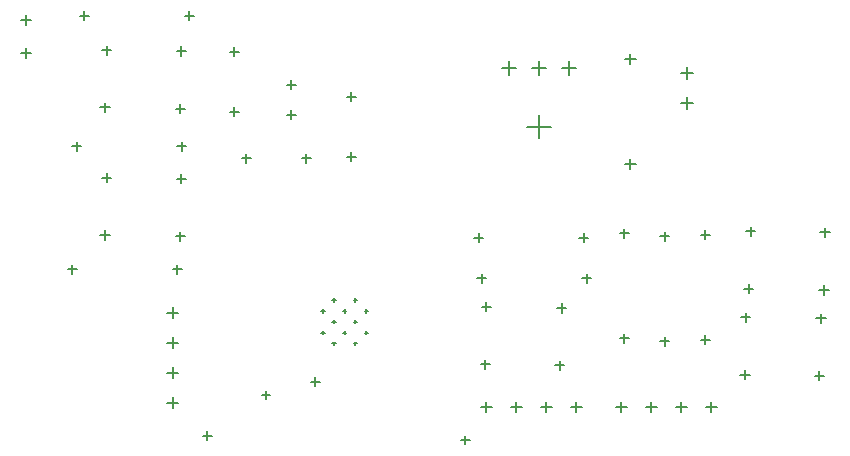
<source format=gbr>
G04*
G04 #@! TF.GenerationSoftware,Altium Limited,Altium Designer,25.0.2 (28)*
G04*
G04 Layer_Color=128*
%FSLAX44Y44*%
%MOMM*%
G71*
G04*
G04 #@! TF.SameCoordinates,D42C59B9-CDD2-46E9-AE24-7A473A00D307*
G04*
G04*
G04 #@! TF.FilePolarity,Positive*
G04*
G01*
G75*
%ADD13C,0.1270*%
D13*
X891025Y540450D02*
X894025D01*
X892525Y538950D02*
Y541950D01*
X872675Y540450D02*
X875675D01*
X874175Y538950D02*
Y541950D01*
X900200Y549625D02*
X903200D01*
X901700Y548125D02*
Y551125D01*
X881850Y549625D02*
X884850D01*
X883350Y548125D02*
Y551125D01*
X863500Y549625D02*
X866500D01*
X865000Y548125D02*
Y551125D01*
X891025Y558800D02*
X894025D01*
X892525Y557300D02*
Y560300D01*
X872675Y558800D02*
X875675D01*
X874175Y557300D02*
Y560300D01*
X900200Y567975D02*
X903200D01*
X901700Y566475D02*
Y569475D01*
X881850Y567975D02*
X884850D01*
X883350Y566475D02*
Y569475D01*
X863500Y567975D02*
X866500D01*
X865000Y566475D02*
Y569475D01*
X891025Y577150D02*
X894025D01*
X892525Y575650D02*
Y578650D01*
X872675Y577150D02*
X875675D01*
X874175Y575650D02*
Y578650D01*
X1037750Y723900D02*
X1057750D01*
X1047750Y713900D02*
Y733900D01*
X1067150Y773900D02*
X1079150D01*
X1073150Y767900D02*
Y779900D01*
X1041750Y773900D02*
X1053750D01*
X1047750Y767900D02*
Y779900D01*
X1016350Y773900D02*
X1028350D01*
X1022350Y767900D02*
Y779900D01*
X678053Y788670D02*
X685927D01*
X681990Y784733D02*
Y792607D01*
X740283Y739140D02*
X748157D01*
X744220Y735203D02*
Y743077D01*
X741045Y787908D02*
X748919D01*
X744982Y783971D02*
Y791845D01*
X676529Y740156D02*
X684403D01*
X680466Y736219D02*
Y744093D01*
X733370Y566420D02*
X742370D01*
X737870Y561920D02*
Y570920D01*
X733370Y541020D02*
X742370D01*
X737870Y536520D02*
Y545520D01*
X733370Y515620D02*
X742370D01*
X737870Y511120D02*
Y520120D01*
X733370Y490220D02*
X742370D01*
X737870Y485720D02*
Y494720D01*
X995553Y595630D02*
X1003427D01*
X999490Y591693D02*
Y599567D01*
X1084453Y595630D02*
X1092327D01*
X1088390Y591693D02*
Y599567D01*
X648843Y603250D02*
X656717D01*
X652780Y599313D02*
Y607187D01*
X737743Y603250D02*
X745617D01*
X741680Y599313D02*
Y607187D01*
X652653Y707390D02*
X660527D01*
X656590Y703453D02*
Y711327D01*
X741553Y707390D02*
X749427D01*
X745490Y703453D02*
Y711327D01*
X998800Y486410D02*
X1007800D01*
X1003300Y481910D02*
Y490910D01*
X1024200Y486410D02*
X1033200D01*
X1028700Y481910D02*
Y490910D01*
X1049600Y486410D02*
X1058600D01*
X1054100Y481910D02*
Y490910D01*
X1075000Y486410D02*
X1084000D01*
X1079500Y481910D02*
Y490910D01*
X1061593Y521970D02*
X1069467D01*
X1065530Y518033D02*
Y525907D01*
X999363Y571500D02*
X1007237D01*
X1003300Y567563D02*
Y575437D01*
X998601Y522732D02*
X1006475D01*
X1002538Y518795D02*
Y526669D01*
X1063117Y570484D02*
X1070991D01*
X1067054Y566547D02*
Y574421D01*
X678053Y680720D02*
X685927D01*
X681990Y676783D02*
Y684657D01*
X740283Y631190D02*
X748157D01*
X744220Y627253D02*
Y635127D01*
X741045Y679958D02*
X748919D01*
X744982Y676021D02*
Y683895D01*
X676529Y632206D02*
X684403D01*
X680466Y628269D02*
Y636143D01*
X1150493Y631190D02*
X1158367D01*
X1154430Y627253D02*
Y635127D01*
X1150493Y542290D02*
X1158367D01*
X1154430Y538353D02*
Y546227D01*
X1081913Y629920D02*
X1089787D01*
X1085850Y625983D02*
Y633857D01*
X993013Y629920D02*
X1000887D01*
X996950Y625983D02*
Y633857D01*
X1168480Y769620D02*
X1178480D01*
X1173480Y764620D02*
Y774620D01*
X1168480Y744220D02*
X1178480D01*
X1173480Y739220D02*
Y749220D01*
X1120775Y781050D02*
X1129665D01*
X1125220Y776605D02*
Y785495D01*
X1120775Y692150D02*
X1129665D01*
X1125220Y687705D02*
Y696595D01*
X885063Y749300D02*
X892937D01*
X889000Y745363D02*
Y753237D01*
X885063Y698500D02*
X892937D01*
X889000Y694563D02*
Y702437D01*
X834136Y759460D02*
X842264D01*
X838200Y755396D02*
Y763524D01*
X834136Y734060D02*
X842264D01*
X838200Y729996D02*
Y738124D01*
X846963Y697230D02*
X854837D01*
X850900Y693293D02*
Y701167D01*
X796163Y697230D02*
X804037D01*
X800100Y693293D02*
Y701167D01*
X786003Y736600D02*
X793877D01*
X789940Y732663D02*
Y740537D01*
X786003Y787400D02*
X793877D01*
X789940Y783463D02*
Y791337D01*
X1184783Y543560D02*
X1192657D01*
X1188720Y539623D02*
Y547497D01*
X1184783Y632460D02*
X1192657D01*
X1188720Y628523D02*
Y636397D01*
X1116203Y544830D02*
X1124077D01*
X1120140Y540893D02*
Y548767D01*
X1116203Y633730D02*
X1124077D01*
X1120140Y629793D02*
Y637667D01*
X1223137Y635254D02*
X1231011D01*
X1227074Y631317D02*
Y639191D01*
X1285367Y585724D02*
X1293241D01*
X1289304Y581787D02*
Y589661D01*
X1286129Y634492D02*
X1294003D01*
X1290066Y630555D02*
Y638429D01*
X1221613Y586740D02*
X1229487D01*
X1225550Y582803D02*
Y590677D01*
X1281303Y513080D02*
X1289177D01*
X1285240Y509143D02*
Y517017D01*
X1219073Y562610D02*
X1226947D01*
X1223010Y558673D02*
Y566547D01*
X1218311Y513842D02*
X1226185D01*
X1222248Y509905D02*
Y517779D01*
X1282827Y561594D02*
X1290701D01*
X1286764Y557657D02*
Y565531D01*
X1113100Y486410D02*
X1122100D01*
X1117600Y481910D02*
Y490910D01*
X1138500Y486410D02*
X1147500D01*
X1143000Y481910D02*
Y490910D01*
X1163900Y486410D02*
X1172900D01*
X1168400Y481910D02*
Y490910D01*
X1189300Y486410D02*
X1198300D01*
X1193800Y481910D02*
Y490910D01*
X609346Y786130D02*
X617474D01*
X613410Y782066D02*
Y790194D01*
X609346Y814070D02*
X617474D01*
X613410Y810006D02*
Y818134D01*
X659003Y817880D02*
X666877D01*
X662940Y813943D02*
Y821817D01*
X747903Y817880D02*
X755777D01*
X751840Y813943D02*
Y821817D01*
X813054Y496500D02*
X820166D01*
X816610Y492944D02*
Y500056D01*
X763524Y462280D02*
X770636D01*
X767080Y458724D02*
Y465836D01*
X981964Y458470D02*
X989076D01*
X985520Y454914D02*
Y462026D01*
X854964Y508000D02*
X862076D01*
X858520Y504444D02*
Y511556D01*
M02*

</source>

-----

▸ **What you need to do**:
From the entries above, restate word for word the lines from the line containing "X733370Y490220D02*" to the line containing "Y683895D01*", both ends included, and nothing more.

▸ **Written response**:
X733370Y490220D02*
X742370D01*
X737870Y485720D02*
Y494720D01*
X995553Y595630D02*
X1003427D01*
X999490Y591693D02*
Y599567D01*
X1084453Y595630D02*
X1092327D01*
X1088390Y591693D02*
Y599567D01*
X648843Y603250D02*
X656717D01*
X652780Y599313D02*
Y607187D01*
X737743Y603250D02*
X745617D01*
X741680Y599313D02*
Y607187D01*
X652653Y707390D02*
X660527D01*
X656590Y703453D02*
Y711327D01*
X741553Y707390D02*
X749427D01*
X745490Y703453D02*
Y711327D01*
X998800Y486410D02*
X1007800D01*
X1003300Y481910D02*
Y490910D01*
X1024200Y486410D02*
X1033200D01*
X1028700Y481910D02*
Y490910D01*
X1049600Y486410D02*
X1058600D01*
X1054100Y481910D02*
Y490910D01*
X1075000Y486410D02*
X1084000D01*
X1079500Y481910D02*
Y490910D01*
X1061593Y521970D02*
X1069467D01*
X1065530Y518033D02*
Y525907D01*
X999363Y571500D02*
X1007237D01*
X1003300Y567563D02*
Y575437D01*
X998601Y522732D02*
X1006475D01*
X1002538Y518795D02*
Y526669D01*
X1063117Y570484D02*
X1070991D01*
X1067054Y566547D02*
Y574421D01*
X678053Y680720D02*
X685927D01*
X681990Y676783D02*
Y684657D01*
X740283Y631190D02*
X748157D01*
X744220Y627253D02*
Y635127D01*
X741045Y679958D02*
X748919D01*
X744982Y676021D02*
Y683895D01*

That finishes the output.